How Instagram’s Censorship Works

Illustration: Jared Egusa / Unwoke Narrative

Many users constantly complain about being shadow-banned. The easiest way to tell is by searching for your account. To prevent certain accounts from being seen, Instagram prevents them from being searched for.

Users will type in an account in the search bar and the account will not show up unless it is fully typed. Typing in “Unwoke” will reveal our alternate accounts, but our main account will only show when “UnwokeNarrative” is typed. Search functionality uses mutual followers and related accounts to provide you with the account you’re looking for. The no-search list function makes finding accounts almost impossible.

Removing followers

Most large accounts notice a large amount of daily unfollows. There are non-censorship reasons for this. Followers might be tired of the content and unfollow themselves. However, when looking at the statistics of our daily unfollow average, we noticed something concerning.

On average, about 100 followers unfollow Unwoke Narrative per day. This number should increase and decrease with our overall follower count. The more followers we have, the more daily unfollows we should have. This hasn’t been the case. Our account has averaged around 100 daily unfollows for the past six months while gaining over 50k followers. The simple understanding for this is that Instagram is algorithmically removing our followers.

We get direct messages from many followers informing us that they were no longer following us, despite never actually unfollowing.

Preventing Users From Following

Traditionally, when users want to follow an account, they will hit the follow button. If that account is on Instagram’s suppression list, the process is more complicated. Users will now be warned before following with the end goal of dissuading users from following accounts.

Preventing Basic Engagement

Instagram frequently prevents users from liking, commenting on, and sharing posts. We’ve had users send us videos of them hitting the like button only for the like to disappear seconds later. Users have also reported Instagram hiding their comments and not allowing them to share our posts.

Hiding Posts From Feeds

Since Instagram left the chronological timeline and switched to an algorithmic order, censorship has become more straightforward. For a censored account like ours, users tell us they haven’t seen our posts in months. Our posts are rarely shown in the explore feed, designed to predict what content users want to see algorithmically.

In a newly announced feature, Instagram will now prevent users that have violated Instagram's guidelines from sharing links in their stories. Link-sharing in stories is the only way to share links besides the user's bio link. This will make it much harder to share content outside of Instagram.
══════
* Given request a: Reproduce the passage of the article on Instagram's censorship from "We get direct" up to and including "from following accounts.".

* Stored entries:
══════
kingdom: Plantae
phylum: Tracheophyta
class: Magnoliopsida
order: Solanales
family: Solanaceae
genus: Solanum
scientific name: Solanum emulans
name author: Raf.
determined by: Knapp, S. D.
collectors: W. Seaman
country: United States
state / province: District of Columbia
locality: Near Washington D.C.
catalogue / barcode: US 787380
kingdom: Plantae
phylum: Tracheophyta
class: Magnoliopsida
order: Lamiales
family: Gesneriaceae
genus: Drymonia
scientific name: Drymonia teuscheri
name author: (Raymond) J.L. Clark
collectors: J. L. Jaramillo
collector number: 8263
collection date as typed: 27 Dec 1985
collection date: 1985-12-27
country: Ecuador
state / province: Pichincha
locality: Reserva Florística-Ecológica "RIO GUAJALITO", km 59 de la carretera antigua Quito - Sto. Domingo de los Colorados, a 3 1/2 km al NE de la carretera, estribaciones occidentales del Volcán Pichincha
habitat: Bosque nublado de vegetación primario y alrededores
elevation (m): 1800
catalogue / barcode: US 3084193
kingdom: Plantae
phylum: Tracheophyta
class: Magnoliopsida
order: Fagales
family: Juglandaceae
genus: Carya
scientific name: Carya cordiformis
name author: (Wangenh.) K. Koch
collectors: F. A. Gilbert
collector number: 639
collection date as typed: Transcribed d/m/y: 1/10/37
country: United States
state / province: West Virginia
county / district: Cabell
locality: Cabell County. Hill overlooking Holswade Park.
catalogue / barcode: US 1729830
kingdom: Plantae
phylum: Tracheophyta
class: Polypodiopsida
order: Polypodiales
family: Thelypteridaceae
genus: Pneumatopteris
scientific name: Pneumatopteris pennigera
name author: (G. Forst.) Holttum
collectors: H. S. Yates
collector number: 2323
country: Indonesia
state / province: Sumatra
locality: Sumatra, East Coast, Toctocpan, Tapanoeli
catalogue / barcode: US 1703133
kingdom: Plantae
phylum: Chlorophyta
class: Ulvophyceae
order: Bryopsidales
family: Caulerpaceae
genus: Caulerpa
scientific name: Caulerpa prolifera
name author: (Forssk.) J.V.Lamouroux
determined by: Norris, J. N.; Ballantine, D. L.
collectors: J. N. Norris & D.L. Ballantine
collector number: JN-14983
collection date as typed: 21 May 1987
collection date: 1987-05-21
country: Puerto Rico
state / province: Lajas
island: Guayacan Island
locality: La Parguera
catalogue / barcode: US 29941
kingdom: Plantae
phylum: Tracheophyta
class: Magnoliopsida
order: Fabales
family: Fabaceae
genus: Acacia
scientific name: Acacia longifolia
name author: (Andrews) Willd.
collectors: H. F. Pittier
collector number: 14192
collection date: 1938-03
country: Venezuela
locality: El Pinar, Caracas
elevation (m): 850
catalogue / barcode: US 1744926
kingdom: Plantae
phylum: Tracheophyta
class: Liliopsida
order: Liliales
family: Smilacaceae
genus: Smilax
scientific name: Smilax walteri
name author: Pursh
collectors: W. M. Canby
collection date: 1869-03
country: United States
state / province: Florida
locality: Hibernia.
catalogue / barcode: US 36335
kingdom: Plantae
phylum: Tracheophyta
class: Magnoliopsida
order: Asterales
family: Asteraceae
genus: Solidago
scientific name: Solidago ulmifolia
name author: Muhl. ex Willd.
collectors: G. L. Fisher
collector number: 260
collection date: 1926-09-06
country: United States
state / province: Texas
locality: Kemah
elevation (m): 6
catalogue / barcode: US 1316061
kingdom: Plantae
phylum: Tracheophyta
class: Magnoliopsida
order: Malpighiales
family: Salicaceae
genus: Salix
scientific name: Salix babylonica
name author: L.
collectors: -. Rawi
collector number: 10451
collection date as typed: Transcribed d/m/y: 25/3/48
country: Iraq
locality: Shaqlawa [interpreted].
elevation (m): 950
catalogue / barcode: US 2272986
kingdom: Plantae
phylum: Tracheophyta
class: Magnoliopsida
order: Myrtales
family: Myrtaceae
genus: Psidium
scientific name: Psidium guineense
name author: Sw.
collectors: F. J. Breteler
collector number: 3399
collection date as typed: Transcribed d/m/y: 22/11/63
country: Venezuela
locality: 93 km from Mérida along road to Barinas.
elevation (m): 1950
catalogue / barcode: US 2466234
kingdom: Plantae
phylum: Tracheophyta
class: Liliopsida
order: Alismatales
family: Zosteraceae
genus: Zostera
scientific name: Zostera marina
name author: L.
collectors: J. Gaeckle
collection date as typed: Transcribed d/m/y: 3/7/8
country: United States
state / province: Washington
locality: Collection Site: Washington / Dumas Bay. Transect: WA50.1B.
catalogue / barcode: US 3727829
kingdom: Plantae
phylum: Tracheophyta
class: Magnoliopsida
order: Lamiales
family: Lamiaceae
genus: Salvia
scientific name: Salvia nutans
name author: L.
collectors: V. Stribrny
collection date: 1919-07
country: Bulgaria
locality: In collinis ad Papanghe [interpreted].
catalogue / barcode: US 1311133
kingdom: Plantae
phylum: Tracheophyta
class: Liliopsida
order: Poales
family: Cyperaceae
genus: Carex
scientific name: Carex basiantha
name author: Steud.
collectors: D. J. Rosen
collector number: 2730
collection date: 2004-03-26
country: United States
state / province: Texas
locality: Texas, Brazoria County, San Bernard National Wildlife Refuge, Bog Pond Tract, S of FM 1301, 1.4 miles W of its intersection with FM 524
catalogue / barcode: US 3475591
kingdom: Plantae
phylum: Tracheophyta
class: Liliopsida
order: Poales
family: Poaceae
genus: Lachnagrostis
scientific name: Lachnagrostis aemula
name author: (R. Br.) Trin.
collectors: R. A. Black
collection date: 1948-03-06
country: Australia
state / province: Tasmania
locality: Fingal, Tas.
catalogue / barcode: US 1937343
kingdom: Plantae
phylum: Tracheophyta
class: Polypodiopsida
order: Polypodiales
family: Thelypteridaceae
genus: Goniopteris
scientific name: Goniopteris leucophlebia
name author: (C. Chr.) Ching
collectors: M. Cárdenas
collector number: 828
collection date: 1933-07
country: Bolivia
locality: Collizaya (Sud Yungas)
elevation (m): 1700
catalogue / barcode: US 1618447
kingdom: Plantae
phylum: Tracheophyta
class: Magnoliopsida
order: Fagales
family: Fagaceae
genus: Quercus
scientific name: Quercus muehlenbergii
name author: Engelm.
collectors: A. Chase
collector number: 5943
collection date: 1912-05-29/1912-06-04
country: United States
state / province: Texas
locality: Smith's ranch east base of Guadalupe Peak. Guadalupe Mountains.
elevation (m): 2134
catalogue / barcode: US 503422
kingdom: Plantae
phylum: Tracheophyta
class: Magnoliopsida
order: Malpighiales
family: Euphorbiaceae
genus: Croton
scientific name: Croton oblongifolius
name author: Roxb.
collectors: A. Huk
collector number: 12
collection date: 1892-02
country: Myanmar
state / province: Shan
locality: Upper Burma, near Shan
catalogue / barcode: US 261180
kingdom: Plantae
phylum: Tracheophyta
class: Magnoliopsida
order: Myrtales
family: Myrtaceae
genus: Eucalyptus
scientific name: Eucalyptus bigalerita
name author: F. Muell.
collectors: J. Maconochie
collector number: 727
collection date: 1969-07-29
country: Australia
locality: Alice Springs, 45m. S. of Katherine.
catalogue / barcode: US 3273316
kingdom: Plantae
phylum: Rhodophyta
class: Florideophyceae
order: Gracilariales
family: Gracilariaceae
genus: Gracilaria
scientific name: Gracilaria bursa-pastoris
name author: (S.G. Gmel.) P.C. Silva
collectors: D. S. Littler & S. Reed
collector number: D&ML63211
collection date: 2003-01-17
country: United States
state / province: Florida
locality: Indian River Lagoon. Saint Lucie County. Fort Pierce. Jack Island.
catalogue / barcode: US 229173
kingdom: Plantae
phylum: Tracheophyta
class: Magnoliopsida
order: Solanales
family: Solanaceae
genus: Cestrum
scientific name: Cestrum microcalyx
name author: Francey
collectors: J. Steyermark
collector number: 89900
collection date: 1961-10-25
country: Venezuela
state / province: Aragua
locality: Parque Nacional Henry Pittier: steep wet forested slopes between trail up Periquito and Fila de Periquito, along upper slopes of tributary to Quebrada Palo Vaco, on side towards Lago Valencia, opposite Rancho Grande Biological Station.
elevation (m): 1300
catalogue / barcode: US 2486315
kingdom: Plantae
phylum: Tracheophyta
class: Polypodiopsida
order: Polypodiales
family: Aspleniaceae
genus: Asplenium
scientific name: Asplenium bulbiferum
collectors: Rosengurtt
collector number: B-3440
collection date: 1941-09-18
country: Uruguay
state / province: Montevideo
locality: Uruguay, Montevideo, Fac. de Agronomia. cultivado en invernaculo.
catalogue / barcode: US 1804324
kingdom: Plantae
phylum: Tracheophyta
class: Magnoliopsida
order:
══════
* Given request b: Turn the lines of the plant specimen rows, from the line with "order: Alismatales" up to and including the line with "collector number: 828", into a JSON list of strings, one string per line, leaving out blank lines.

* Exercise response a:
We get direct messages from many followers informing us that they were no longer following us, despite never actually unfollowing.

Preventing Users From Following

Traditionally, when users want to follow an account, they will hit the follow button. If that account is on Instagram’s suppression list, the process is more complicated. Users will now be warned before following with the end goal of dissuading users from following accounts.

* Exercise response b:
[
  "order: Alismatales",
  "family: Zosteraceae",
  "genus: Zostera",
  "scientific name: Zostera marina",
  "name author: L.",
  "collectors: J. Gaeckle",
  "collection date as typed: Transcribed d/m/y: 3/7/8",
  "country: United States",
  "state / province: Washington",
  "locality: Collection Site: Washington / Dumas Bay. Transect: WA50.1B.",
  "catalogue / barcode: US 3727829",
  "kingdom: Plantae",
  "phylum: Tracheophyta",
  "class: Magnoliopsida",
  "order: Lamiales",
  "family: Lamiaceae",
  "genus: Salvia",
  "scientific name: Salvia nutans",
  "name author: L.",
  "collectors: V. Stribrny",
  "collection date: 1919-07",
  "country: Bulgaria",
  "locality: In collinis ad Papanghe [interpreted].",
  "catalogue / barcode: US 1311133",
  "kingdom: Plantae",
  "phylum: Tracheophyta",
  "class: Liliopsida",
  "order: Poales",
  "family: Cyperaceae",
  "genus: Carex",
  "scientific name: Carex basiantha",
  "name author: Steud.",
  "collectors: D. J. Rosen",
  "collector number: 2730",
  "collection date: 2004-03-26",
  "country: United States",
  "state / province: Texas",
  "locality: Texas, Brazoria County, San Bernard National Wildlife Refuge, Bog Pond Tract, S of FM 1301, 1.4 miles W of its intersection with FM 524",
  "catalogue / barcode: US 3475591",
  "kingdom: Plantae",
  "phylum: Tracheophyta",
  "class: Liliopsida",
  "order: Poales",
  "family: Poaceae",
  "genus: Lachnagrostis",
  "scientific name: Lachnagrostis aemula",
  "name author: (R. Br.) Trin.",
  "collectors: R. A. Black",
  "collection date: 1948-03-06",
  "country: Australia",
  "state / province: Tasmania",
  "locality: Fingal, Tas.",
  "catalogue / barcode: US 1937343",
  "kingdom: Plantae",
  "phylum: Tracheophyta",
  "class: Polypodiopsida",
  "order: Polypodiales",
  "family: Thelypteridaceae",
  "genus: Goniopteris",
  "scientific name: Goniopteris leucophlebia",
  "name author: (C. Chr.) Ching",
  "collectors: M. Cárdenas",
  "collector number: 828"
]